Vous avez aussi la possibilité d'écouter avant de lire le texte !
La presse en France connaît des temps difficiles.
Parmi les coups durs : la poursuite effrénée des concentrations dans la presse écrite et dans l’audiovisuel ou chez les opérateurs de télécommunications et de diffusion, l’entrée des industriels et des financiers dans le capital des grands quotidiens nationaux, des fonds de placement et des fonds de pension dans les entreprises de presse en difficulté, la fermeture de titres et de chaînes, le « dégraissage » des rédactions, les atteintes répétées contre l’indépendance des journalistes, les perquisitions dans les rédactions et au domicile des journalistes, les dérapages, la priorité donnée au traitement de l’information « people » ou aux faits divers plutôt qu’au social et la transformation des médias dominants en autant d’instruments partisans de propagande.
Les transformations du paysage français des médias sont telles depuis vingt ans qu´il n’est absolument pas exagéré de parler de véritable rupture. Si l’extraordinaire enrichissement de l’offre médiatique est l’une des manifestations les plus visibles de cette rupture, celle-ci se constate également dans la transformation du cadre juridique et institutionnel, dans la mutation profonde de l’économie des médias et l’activité des entreprises, mais encore dans les rapports qu’entretient la société avec ses moyens d’information.
Mais si rupture il y a, des spécificités françaises demeurent.
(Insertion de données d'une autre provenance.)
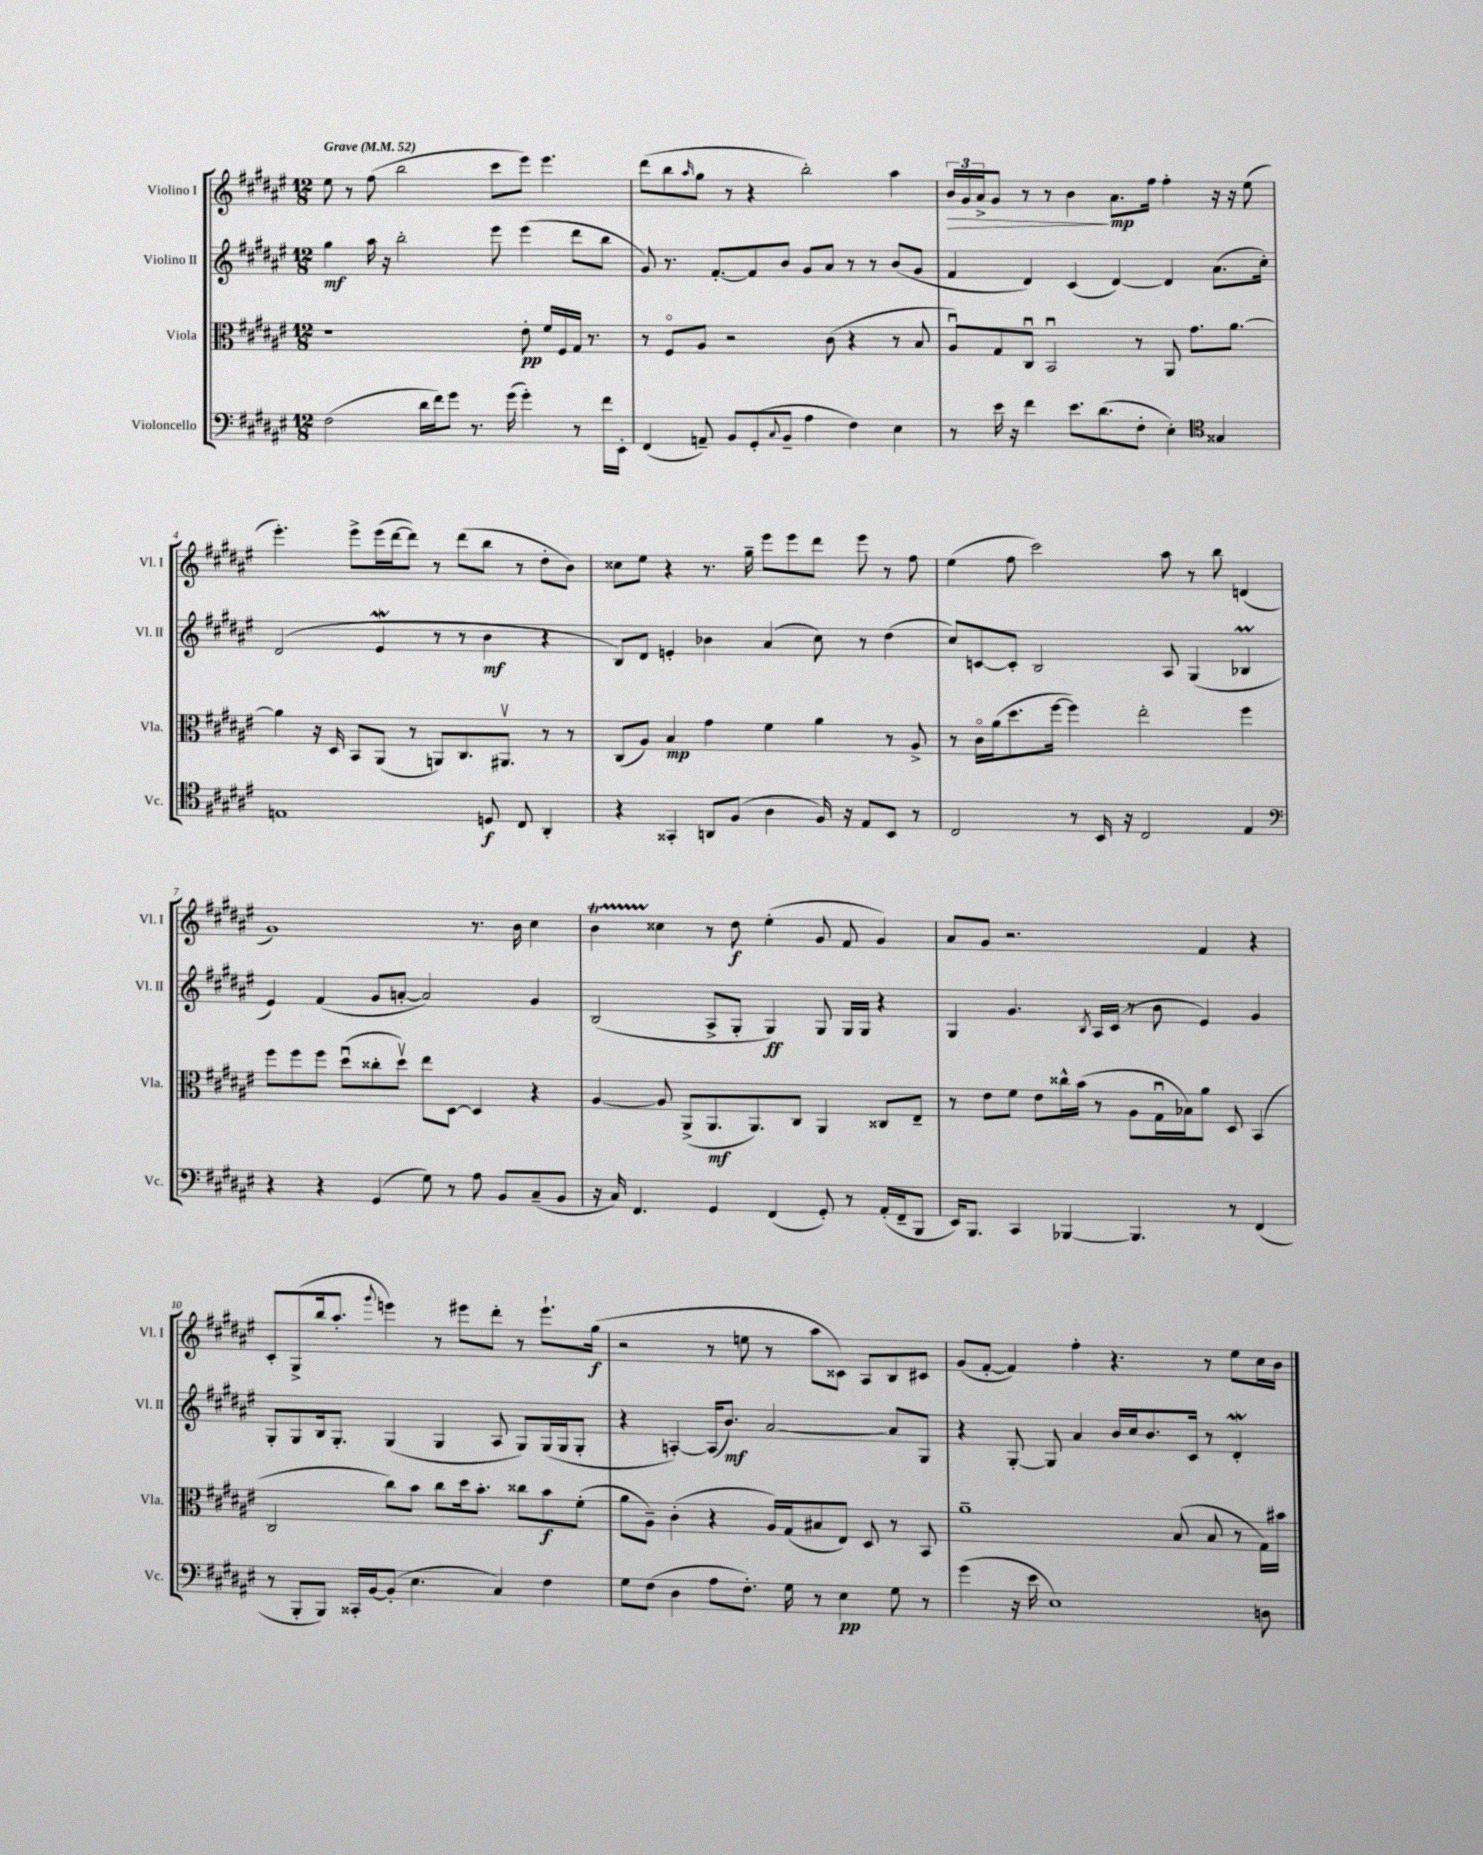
<<
\new StaffGroup <<
\new Staff = "s0" \with { instrumentName = "Violino I" shortInstrumentName = "Vl. I" } {
    \clef treble \key fis \major \numericTimeSignature \time 12/8 \tempo "Grave" 4 = 52
    eis''8 r8 fis''8( b''2 cis'''8 eis'''8) eis'''4. |
    dis'''8( b''8 \grace { ais''16 } gis''8 r8 r4 b''2-.) ais''4 |
    \tuplet 3/2 { b'16\> gis'16 ais'16-> } gis'8 r8 r8 b'4\! ais'8.\mp fis''16 fis''4-. r16 r16 eis''8( |
    eis'''4.-.) eis'''8-> eis'''16( dis'''16~ dis'''8) r8 dis'''8( b''8 r8 dis''8-. b'8) |
    cisis''8 eis''8 r4 r8. gis''16-- eis'''8 eis'''8 dis'''8 eis'''8 r8 fis''8 |
    eis''4( fis''8 cis'''2) ais''8 r8 b''8 d'4( |
    gis'1) r8. b'16 cis''4 |
    b'4\startTrillSpan cisis''4\stopTrillSpan r8 dis''8\f eis''4-.( gis'8 fis'8 gis'4) |
    ais'8 gis'8 r2. fis'4 r4 |
    cis'8-. gis8->( b''16 ais''8.-. \appoggiatura { gis'''8 } e'''4) r8 eis'''8 dis'''8-. r8 eis'''8.-! gis''16\f( |
    r2 r8 e''8 r8 ais''8 cisis'8) ais8 b8 cis'8 |
    gis'8( fis'8~-. fis'4) fis''4-. r4. r8 eis''8 cis''16 b'16 \bar "|." |
}
\new Staff = "s1" \with { instrumentName = "Violino II" shortInstrumentName = "Vl. II" } {
    \clef treble \key fis \major \numericTimeSignature \time 12/8
    gis''4\mf ais''16 r16 b''2-. eis'''8 eis'''4( dis'''8 b''8 |
    gis'8) r8. fis'8.~-. fis'8 b'8 gis'8 ais'8 r8 r8 b'8( gis'8 |
    fis'4 dis'4) cis'4( dis'4~) dis'4 ais'8.( cis''16-.) |
    dis'2( eis'4\mordent r8 r8 b'4\mf r4 |
    b8) dis'8 e'4-. bes'4 ais'4( cis''8) r8 dis''4( |
    cis''8) c'8~ c'8-. b2 ais8 gis4( bes4\prall |
    eis'4) fis'4( gis'8 a'8~-. a'2) gis'4 |
    b2( ais8-> gis8-. gis4\ff) gis8 gis16 gis16 r4 |
    gis4 gis'4. \acciaccatura { b8 } ais16 cis'16( r8 b'8 eis'4) gis'4 |
    gis8-. gis8 b16 gis8.-. gis4( gis4 ais8 gis8) gis16( gis16 gis8-. |
    r4 a4~-.) a16( b'8.\mf) ais'2~ ais'8 gis8 |
    r4 gis8~-. gis8 ais'4 b'16 cis''16 b'8. cis'16 r8 dis'4-.\mordent \bar "|." |
}
\new Staff = "s2" \with { instrumentName = "Viola" shortInstrumentName = "Vla." } {
    \clef alto \key fis \major \numericTimeSignature \time 12/8
    r1 eis'8-.\pp fis'16 fis16 gis16 r8. |
    r8 fis8\flageolet ais8 r2 cis'8( r4 r8 b8 |
    ais8\downbow) gis8 cis8\downbow b,2\downbow r8 ais,8 gis'8. ais'8.~ |
    ais'4 r16 dis16 b,8 ais,8( r8 a,8) cis8. ais,8.\upbow r8 r8 |
    cis8( ais8) b4\mp gis'4 fis'4 ais'4 r8 ais8-> |
    r8 cis'16\flageolet ais'16( dis''8. fis''16~ fis''4) eis''2-. fis''4 |
    fis''8 fis''8 fis''8 dis''8\downbow( cisis''8-. dis''8\upbow) eis''8 dis8~ dis4 r4 |
    ais4~ ais8 ais,8->( ais,8.\mf ais,8.) cis8 ais,4 cisis8 eis8-- |
    r8 eis'8 fis'8 eis'8 cisis''16-^ b'16( r8 ais8 gis16\downbow bes16) ais'8 dis8 b,4( |
    cis2 cis''8) b'8 cis''8 dis''16 b'8.-. cisis''8 b'8\f fis'8-.( |
    ais'8 ais8--) cis'4-.( r4 ais16) gis16( bis8 eis8) dis8 r8 b,8 |
    ais'1-- b8( b8 r8 gis16) bis'16 \bar "|." |
}
\new Staff = "s3" \with { instrumentName = "Violoncello" shortInstrumentName = "Vc." } {
    \clef bass \key fis \major \numericTimeSignature \time 12/8
    fis2( dis'16 fis'16) gis'8 r8. gis'16( gis'4-.) r8 fis'16 eis,16-. |
    fis,4( a,8--) b,8 gis,8-.( \appoggiatura { cis8 } b,8-- ais4 fis4) eis4 |
    r8 eis'16 r16 fis'4 eis'8. dis'8.( fis8-. eis4-.) \clef tenor gisis4 |
    e1 d8\f cis8 ais,4-. |
    r4 gisis,4-. a,8 fis8( ais4 fis16) r16 eis8 b,8 r8 |
    cis2 r8 b,16 r16 cis2 eis4 |
    \clef bass r4 r4 gis,4( gis8) r8 ais8 b,8 cis8--( b,8 |
    r16 cis16) fis,4. gis,4 fis,4( gis,8-.) r8 ais,16-.( fis,16-- b,,8 |
    eis,16) b,,8. cis,4 bes,,4~ bes,,4. r8 fis,4( |
    r8 b,,8-. b,,8) cisis,16-. b,16~ b,8-.( eis4. cis4) fis4 |
    gis8 fis8( dis4 ais8 fis8.-.) gis16 r8 eis4\pp gis8 r8 |
    gis'4( r16 eis'16 eis1) d8 \bar "|." |
}
>>
>>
Il existe des modèles d’organisation, de rapport au politique, de traitement des rapports sociaux propres aux médias français, au point que l’on parle d’un «modèle français» différent d’un «modèle dit anglo-saxon». La place de l’Etat est, à cet égard, significative. En effet, en France, l’Etat est appelé à jouer un rôle de soutien financier, d’arbitre ou de régulateur, impulsant les nouveaux médias et technologies, mais assurant aussi la tutelle des médias publics. Et ces singularités – ces interventions fréquentes de l’Etat - expliqueraient les difficultés qu’ont les médias français à s’insérer dans un cadre européen, voire même international, où prédominent les conceptions anglo-saxonnes.
L’émergence de géants de la communication, à l’activité mondialisée, représente bien l’un des signes majeurs de la profonde mutation de l’économie des médias. À tous les niveaux, on constate que les méthodes de travail, les techniques, les contenus éditoriaux s’internationalisent. Tel est le cas du magazine féminin Elle, qui publie plus d’une trentaine d’éditions de par le monde, incarnant ainsi la «French touch». Il n’empêche que - pour poursuivre dans l’examen des particularités françaises - le poids des groupes dont l’activité principale se situe hors des médias et qui vivent parfois de la commande publique (BTP, armement, service aux collectivités) est particulièrement élevé.
Les nombreuses luttes dans les rédactions, différentes dans leurs formes, pour s’opposer au nouvel ordre des choses, ont montré que, dans leur grande majorité, les journalistes aspirent à informer autrement et à libérer l’information.